Praticamente um terço dos homicídios, 35%,ou 1.370, aconteceram dentro das próprias residências das vítimas, e têm altas chances de terem sido feminicídios, explica o Atlas da Violência. Segundo o 18º Anuário Brasileiro de Segurança Pública, 64,3% dos feminicídios aconteceram dentro de casa. Na série histórica, esse tipo de assassinato não se reduziu drasticamente.

“A leitura dessa dinâmica, nesse sentido, seria a de que, por acontecerem dentro de casa, num espaço mais privado, com menos controle e intervenção externa, a violência tende a se manter mais estável, já que depende menos de fatores externos e mais das dinâmicas interpessoais, patriarcais e estruturais”, explica o Atlas da Violência.

Amazônia

Nos resultados de 2023, estados da Amazônia tiveram os piores resultados, proporcionalmente. Em Roraima, a taxa foi de 10,4 mulheres assassinadas por 100 mil habitantes, o triplo da média nacional. Rondônia e Amazonas vieram na sequência, e a Bahia também teve resultado ruim.

Na análise do Atlas da Violência, a principal hipótese para os números de Roraima é a alta do garimpo ilegal. De acordo com outros estudos citados pelo Ipea, os garimpos se caracterizam pela presença de pontos de apoio chamados de corrutelas, onde há bares, lojas e ocorrência de prostituição e exploração sexual de mulheres em situação de vulnerabilidade.

“As frentes de garimpagem se mostram como espaços de sociabilização extremamente violenta, onde o gênero é um marcador fundamental. Relatos dão conta de que os homens no garimpo agem como proprietários das mulheres que trabalham nas corrutelas, e casos em que a vontade dos homens é negada muitas vezes terminam em agressões e até mesmo em assassinatos”, aponta o relatório.

Negras são as maiores vítimas

A raça é um marcador de diferença nas estatísticas de assassinatos. Assim como no caso dos homens, as negras são as maiores vítimas entre as mulheres assassinadas. Em 2023, foram registradas 2.662 mulheres negras vítimas de homicídio, o que representa 68,2% do total de homicídios femininos, um aumento de 5,4% em relação a 2022. O resultado é uma taxa de 4,3 mulheres negras mortas por homicídio por grupo de 100 mil habitantes.

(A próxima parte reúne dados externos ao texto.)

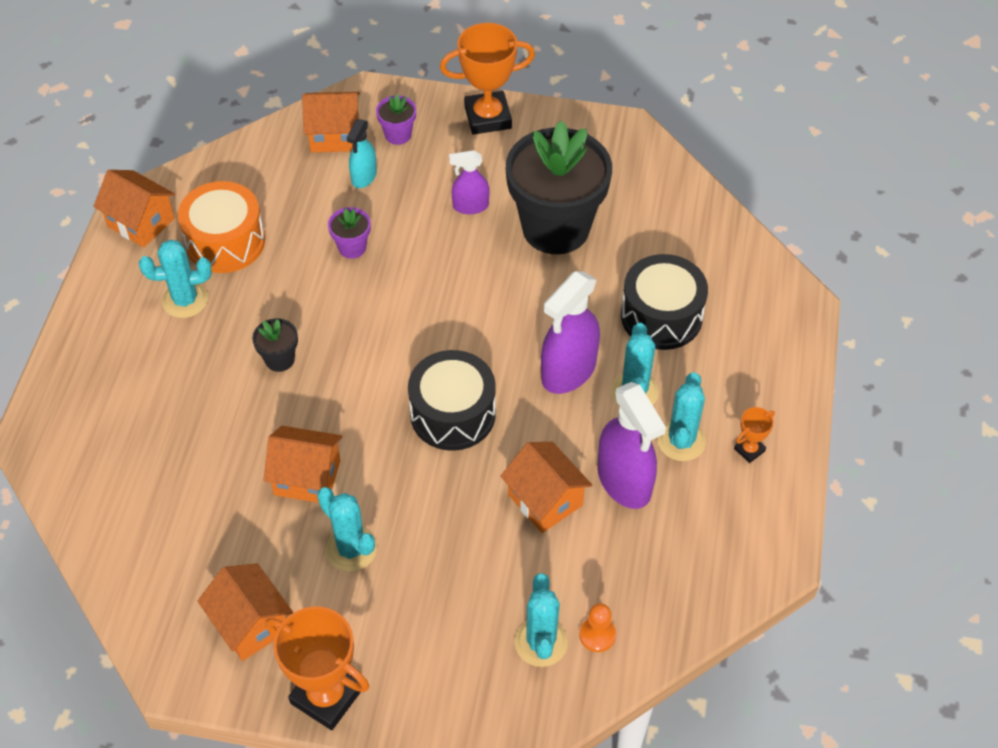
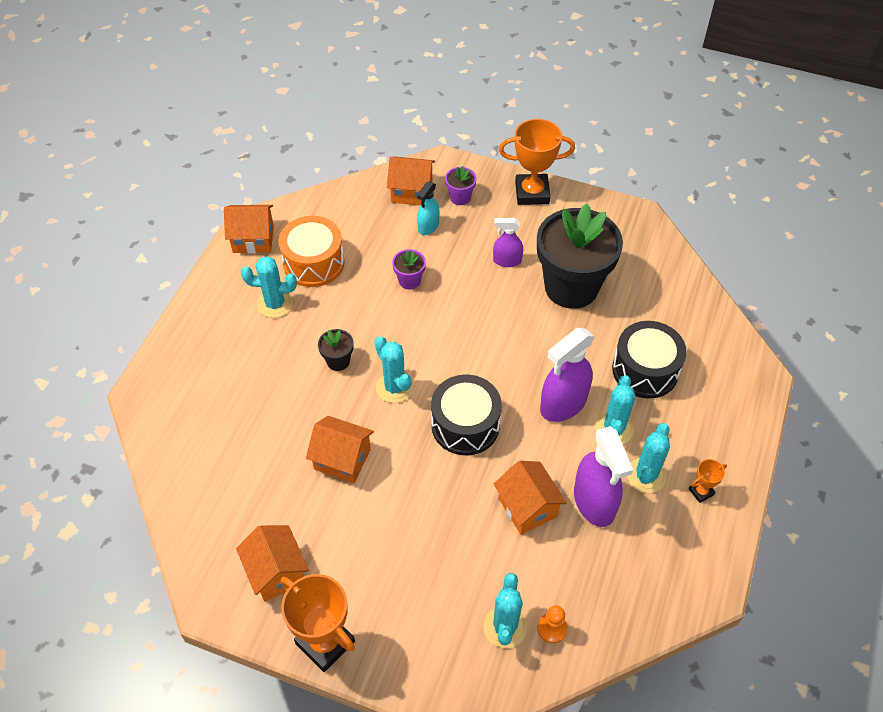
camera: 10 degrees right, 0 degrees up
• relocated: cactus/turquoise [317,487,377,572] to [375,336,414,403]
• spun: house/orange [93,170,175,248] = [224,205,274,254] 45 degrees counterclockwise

Entre 2013 e 2023, o número de mulheres não negras assassinadas diminuiu 26,5%, enquanto a redução foi de 20,4% no caso das vítimas negras. E enquanto houve estagnação na taxa de mulheres assassinadas no Brasil (por 100 mil habitantes), no recorte apenas de mulheres negras a taxa cresceu 2,4%.

“Da mesma forma como acontece com a distribuição dos homicídios no Brasil, de modo geral, o recorte por raça/cor ilumina também as desigualdades regionais da distribuição dessas mortes. Como visto, enquanto em 2023 a taxa Brasil de homicídio feminino de negras foi de 4,3, foram 12 os estados cujas taxas superaram a nacional. As piores delas foram encontradas em Pernambuco (7,2), Roraima (6,9), Amazonas e Bahia (cada um destes dois últimos com taxa de 6,6)”, destacou o relatório.

Homicídios ocultos

O estudo chama atenção para um dado que pode elevar o número oficial de homicídios divulgado pelo Ministério da Saúde, o óbito registrado como morte violenta por causa indeterminada. Parte dessas mortes violentas, segundo o Atlas, são homicídios não contabilizados pelo Estado, pela incapacidade de identificar suas causas.

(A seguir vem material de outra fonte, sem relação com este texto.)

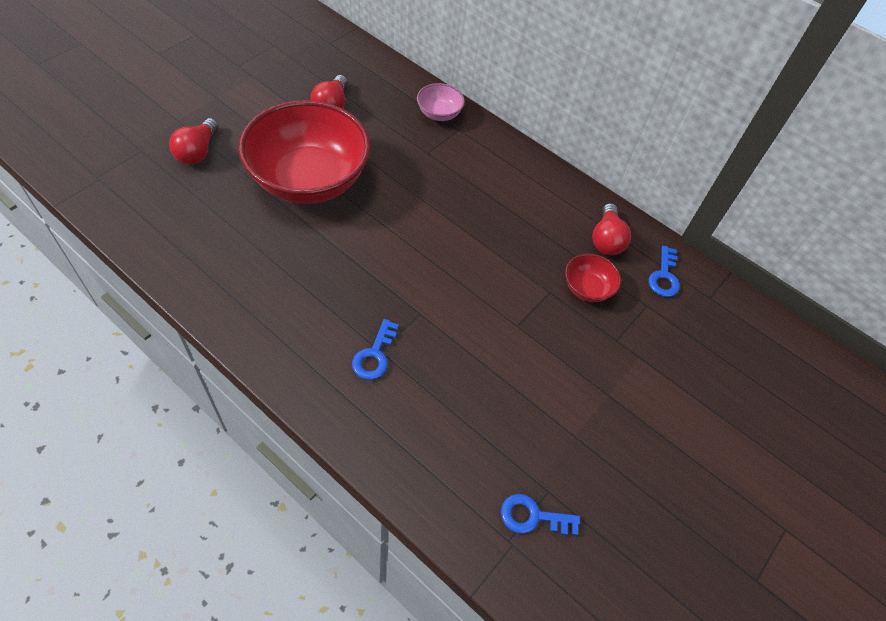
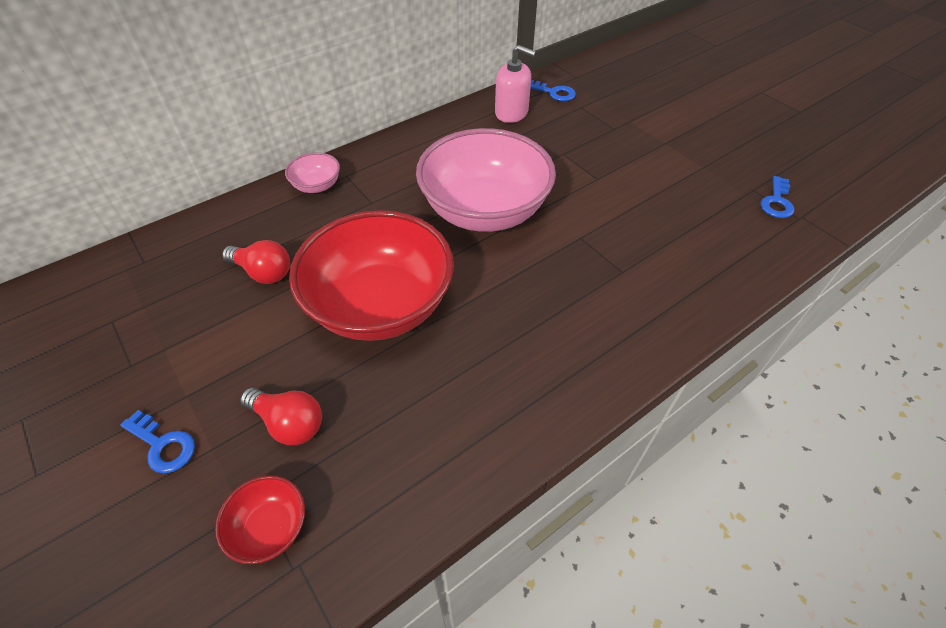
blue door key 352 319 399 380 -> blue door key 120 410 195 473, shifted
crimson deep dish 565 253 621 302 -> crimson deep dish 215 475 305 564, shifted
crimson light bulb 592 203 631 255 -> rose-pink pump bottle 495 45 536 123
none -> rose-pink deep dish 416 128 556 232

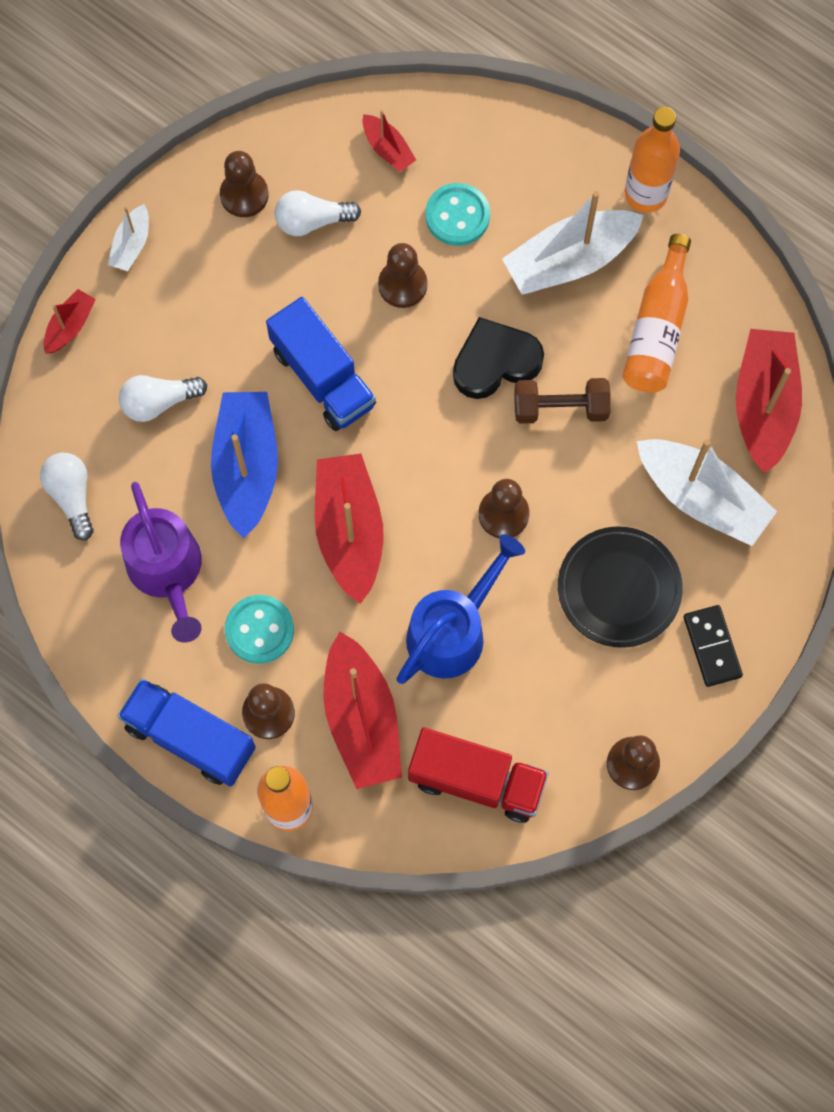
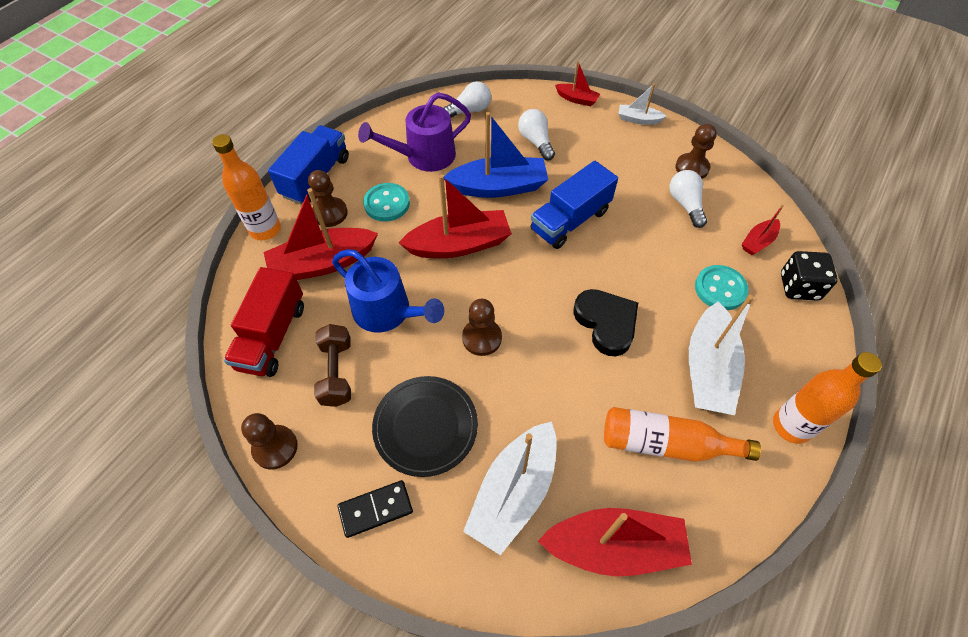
brown pawn 378 243 427 308 -> none
snow-white boat 502 191 644 295 -> snow-white boat 689 295 754 415, 135 degrees counterclockwise
brown hand weight 514 378 611 424 -> brown hand weight 314 324 351 407, shifted
none -> jet-black die 781 251 838 301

Para corrigir a estatística, o Atlas da Violência usa uma metodologia que permite chegar aos chamados “homicídios ocultos”. Segundo a pesquisa, o Brasil teve 51.608 “homicídios ocultos” entre 2013 e 2023, que passaram ao largo das estatísticas oficiais de violência. Isso significa uma média anual de 4.692 homicídios que deixaram de ser contabilizados, ou cerca de 10% do total.

— A gente precisa ter um bom termômetro para medir o fenômeno e fazer a política correta. Se o termômetro está quebrado, estamos medindo a febre a mais ou a menos, e de repente vamos tomar o remédio errado. No caso dos dados da saúde, esse termômetro estava meio desregulado, sobretudo para alguns estados. Com essa correção, nós demos visibilidade aos homicídios ocultos — explica Cerqueira.